On 8/10/05, Kresho, John (US SSA) <john.kresho@xxxxxxxxxxxxxx> wrote:
> I am currently running a Windows Condor Master and Windows compute nodes.  I also have Linux nodes, but they only submit jobs to the Windows Master.  Linux nodes do not execute any jobs.
> 
> When the Linux nodes submit jobs, it seems that the jobs stay in the queue for at least 30 seconds before running.   This happens when there is no load on the system, and only one job is submitted.
> 
>  Is this normal, or is there a setting that can be changed to reduce this time in the queue.

This is normal and to be expected.

condor is optimized for High *throughput* not low latency. It
therefore only goes through the matchmaking process as and when
required or at fixed intervals (just to check)
Submitting a job will trigger a negotiation cycle (matching jobs to
machines) though releasing one won't.
The negotiation cycle can be made more frequent than the default (5
mins I believe) with (say for 60 seconds)

[DATA SUPPLIED]:
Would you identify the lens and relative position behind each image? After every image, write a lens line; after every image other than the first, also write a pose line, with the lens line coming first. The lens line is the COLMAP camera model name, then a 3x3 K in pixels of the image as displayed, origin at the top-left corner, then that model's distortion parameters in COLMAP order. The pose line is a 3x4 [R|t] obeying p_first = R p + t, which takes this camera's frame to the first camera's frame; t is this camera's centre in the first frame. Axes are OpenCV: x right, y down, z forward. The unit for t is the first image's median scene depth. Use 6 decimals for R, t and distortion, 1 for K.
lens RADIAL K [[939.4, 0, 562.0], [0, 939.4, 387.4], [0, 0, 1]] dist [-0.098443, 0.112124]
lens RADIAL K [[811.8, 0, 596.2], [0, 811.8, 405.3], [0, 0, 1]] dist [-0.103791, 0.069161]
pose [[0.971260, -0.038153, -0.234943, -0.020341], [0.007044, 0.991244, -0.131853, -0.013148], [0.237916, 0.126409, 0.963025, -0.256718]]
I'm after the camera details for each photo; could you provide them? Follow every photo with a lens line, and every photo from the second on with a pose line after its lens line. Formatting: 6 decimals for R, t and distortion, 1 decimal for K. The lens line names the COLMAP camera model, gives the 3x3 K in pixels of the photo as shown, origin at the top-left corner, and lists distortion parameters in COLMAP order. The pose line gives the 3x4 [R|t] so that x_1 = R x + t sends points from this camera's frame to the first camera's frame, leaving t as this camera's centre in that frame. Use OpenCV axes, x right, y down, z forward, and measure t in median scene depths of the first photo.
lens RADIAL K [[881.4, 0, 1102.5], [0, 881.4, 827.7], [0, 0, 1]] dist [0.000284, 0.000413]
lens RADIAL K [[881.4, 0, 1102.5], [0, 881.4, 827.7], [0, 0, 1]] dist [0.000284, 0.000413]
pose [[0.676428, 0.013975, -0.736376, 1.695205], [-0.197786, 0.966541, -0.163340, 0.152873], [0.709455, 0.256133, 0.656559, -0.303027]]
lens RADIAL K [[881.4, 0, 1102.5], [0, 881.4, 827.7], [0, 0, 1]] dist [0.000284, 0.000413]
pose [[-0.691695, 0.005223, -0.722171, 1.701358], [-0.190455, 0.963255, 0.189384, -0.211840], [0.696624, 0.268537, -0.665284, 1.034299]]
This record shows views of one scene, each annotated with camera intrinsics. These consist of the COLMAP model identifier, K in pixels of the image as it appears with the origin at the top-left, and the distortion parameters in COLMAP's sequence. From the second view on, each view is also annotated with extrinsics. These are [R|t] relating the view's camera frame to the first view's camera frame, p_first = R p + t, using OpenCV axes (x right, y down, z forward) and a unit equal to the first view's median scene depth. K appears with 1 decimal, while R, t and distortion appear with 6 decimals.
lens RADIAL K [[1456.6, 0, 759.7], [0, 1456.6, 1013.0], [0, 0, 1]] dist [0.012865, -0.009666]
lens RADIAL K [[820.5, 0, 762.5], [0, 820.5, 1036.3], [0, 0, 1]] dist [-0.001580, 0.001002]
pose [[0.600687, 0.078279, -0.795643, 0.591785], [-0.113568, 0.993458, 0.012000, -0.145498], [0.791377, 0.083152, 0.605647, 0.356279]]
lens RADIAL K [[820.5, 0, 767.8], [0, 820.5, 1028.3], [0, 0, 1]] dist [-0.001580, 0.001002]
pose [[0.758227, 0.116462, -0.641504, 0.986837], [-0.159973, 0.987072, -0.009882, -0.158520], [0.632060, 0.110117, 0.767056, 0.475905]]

[QUESTIONS]:
1 > Reproduce the passage of the Condor queue discussion above between "On 8/10/05, Kresho, John" and "to be expected.", inclusive.
2 > According to the Condor queue discussion above, why does a single submitted job sit in the queue before it runs, even on an idle system? Answer in one to three sentences.
3 > Name every kind of machine the first writer in the Condor queue discussion says is running in the setup.

[SOLUTIONS FOR EACH TASK]:
1 >
On 8/10/05, Kresho, John (US SSA) <john.kresho@xxxxxxxxxxxxxx> wrote:
> I am currently running a Windows Condor Master and Windows compute nodes.  I also have Linux nodes, but they only submit jobs to the Windows Master.  Linux nodes do not execute any jobs.
> 
> When the Linux nodes submit jobs, it seems that the jobs stay in the queue for at least 30 seconds before running.   This happens when there is no load on the system, and only one job is submitted.
> 
>  Is this normal, or is there a setting that can be changed to reduce this time in the queue.

This is normal and to be expected.

2 > Condor is optimized for high throughput rather than low latency. It therefore runs its matchmaking process only when required or at fixed intervals, so a job can wait until the next negotiation cycle matches it to a machine.

3 >
- A Windows Condor Master
- Windows compute nodes
- Linux nodes